Content starts
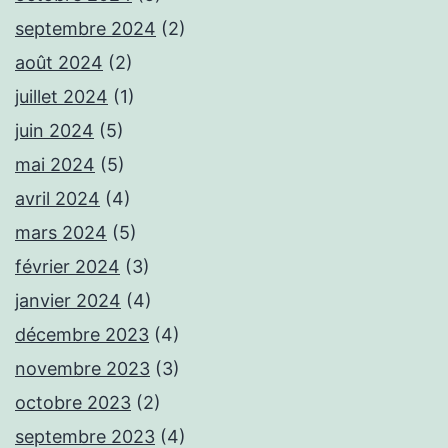
septembre 2024
(2)
août 2024
(2)
juillet 2024
(1)
juin 2024
(5)
mai 2024
(5)
avril 2024
(4)
mars 2024
(5)
février 2024
(3)
janvier 2024
(4)
décembre 2023
(4)
novembre 2023
(3)
octobre 2023
(2)
septembre 2023
(4)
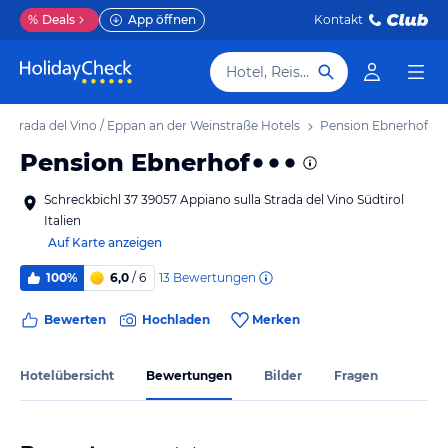
%
Deals
App öffnen
Kontakt
Hotel, Reiseziel
a Strada del Vino / Eppan an der Weinstraße Hotels
Pension Ebnerhof
Pension Ebnerhof
Schreckbichl 37 39057 Appiano sulla Strada del Vino Südtirol
Italien
Auf Karte anzeigen
13
Bewertungen
100%
6,0
/ 6
Bewerten
Hochladen
Merken
Hotelübersicht
Bewertungen
Bilder
Fragen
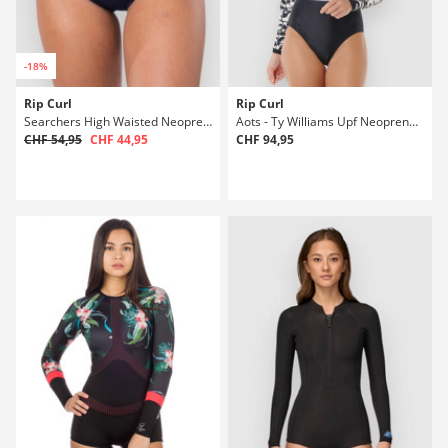
-18%
Rip Curl
Rip Curl
Searchers High Waisted Neoprenanzug
Aots - Ty Williams Upf Neoprenanzug
CHF 54,95
CHF 44,95
CHF 94,95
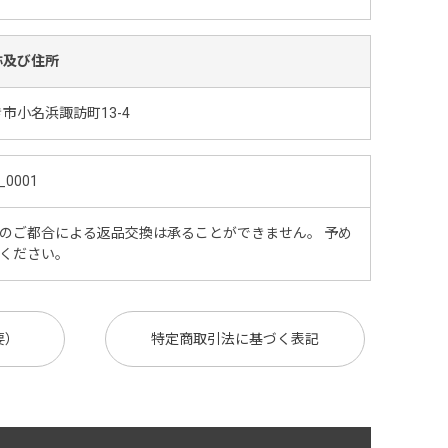
称及び住所
市小名浜諏訪町13-4
_0001
のご都合による返品交換は承ることができません。 予め
ください。
要）
特定商取引法に基づく表記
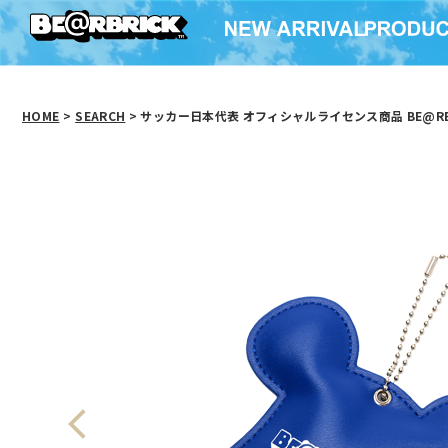
HOME
>
SEARCH
> サッカー日本代表 オフィシャルライセンス商品 BE@RB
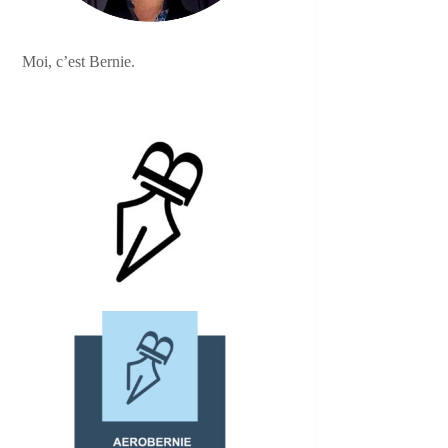
Moi, c’est Bernie.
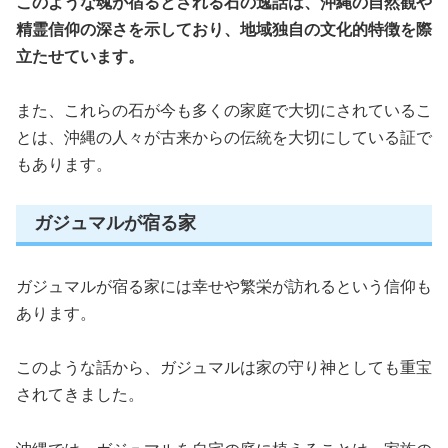
このような魂が宿るとされる石の逸話は、沖縄の自然観や
精霊信仰の深さを示しており、地域独自の文化的特徴を際
立たせています。
また、これらの石が今も多くの家庭で大切にされているこ
とは、沖縄の人々が古来からの伝統を大切にしている証で
もあります。
ガジュマルが宿る家
ガジュマルが宿る家には幸せや繁栄が訪れるという信仰も
あります。
このような話から、ガジュマルは家の守り神としても重宝
されてきました。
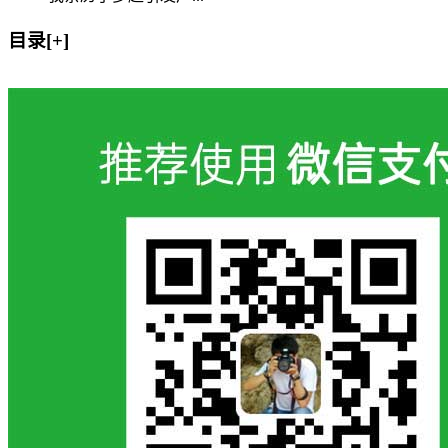
目录[+]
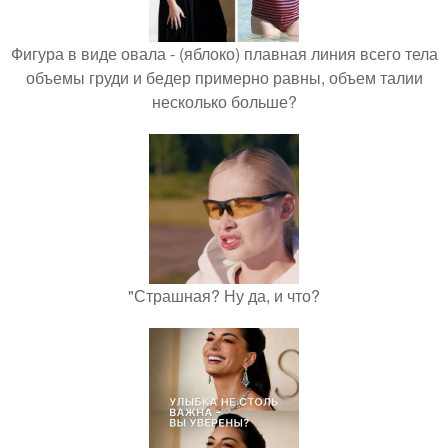
Фигура в виде овала - (яблоко) плавная линия всего тела
объемы груди и бедер примерно равны, объем талии
несколько больше?
"Страшная? Ну да, и что?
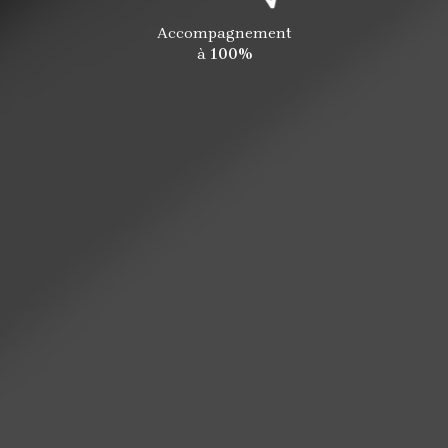
Accompagnement
à
100%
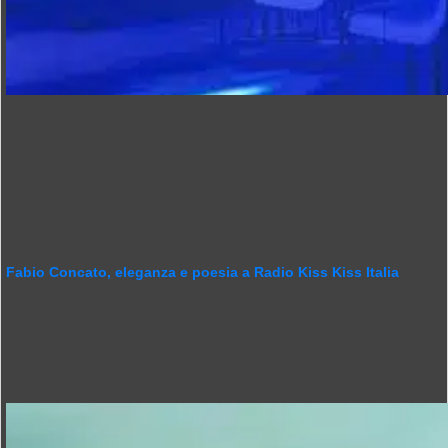
Fabio Concato, eleganza e poesia a Radio Kiss Kiss Italia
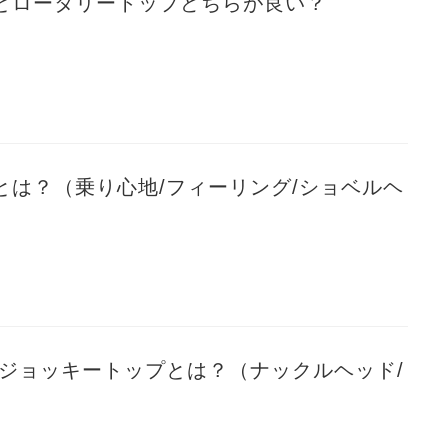
とロータリートップどちらが良い？
とは？（乗り心地/フィーリング/ショベルヘ
/ジョッキートップとは？（ナックルヘッド/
Content ends
PROBLEM DESCRIPTION:
The response is to contain exactly the lines from the beginning of the data through the line containing "Hotel, Reiseziel", both ends included, and nothing else; omit the pictures.

EXERCISE RESULT:
septembre 2024
(2)
août 2024
(2)
juillet 2024
(1)
juin 2024
(5)
mai 2024
(5)
avril 2024
(4)
mars 2024
(5)
février 2024
(3)
janvier 2024
(4)
décembre 2023
(4)
novembre 2023
(3)
octobre 2023
(2)
septembre 2023
(4)
%
Deals
App öffnen
Kontakt
Hotel, Reiseziel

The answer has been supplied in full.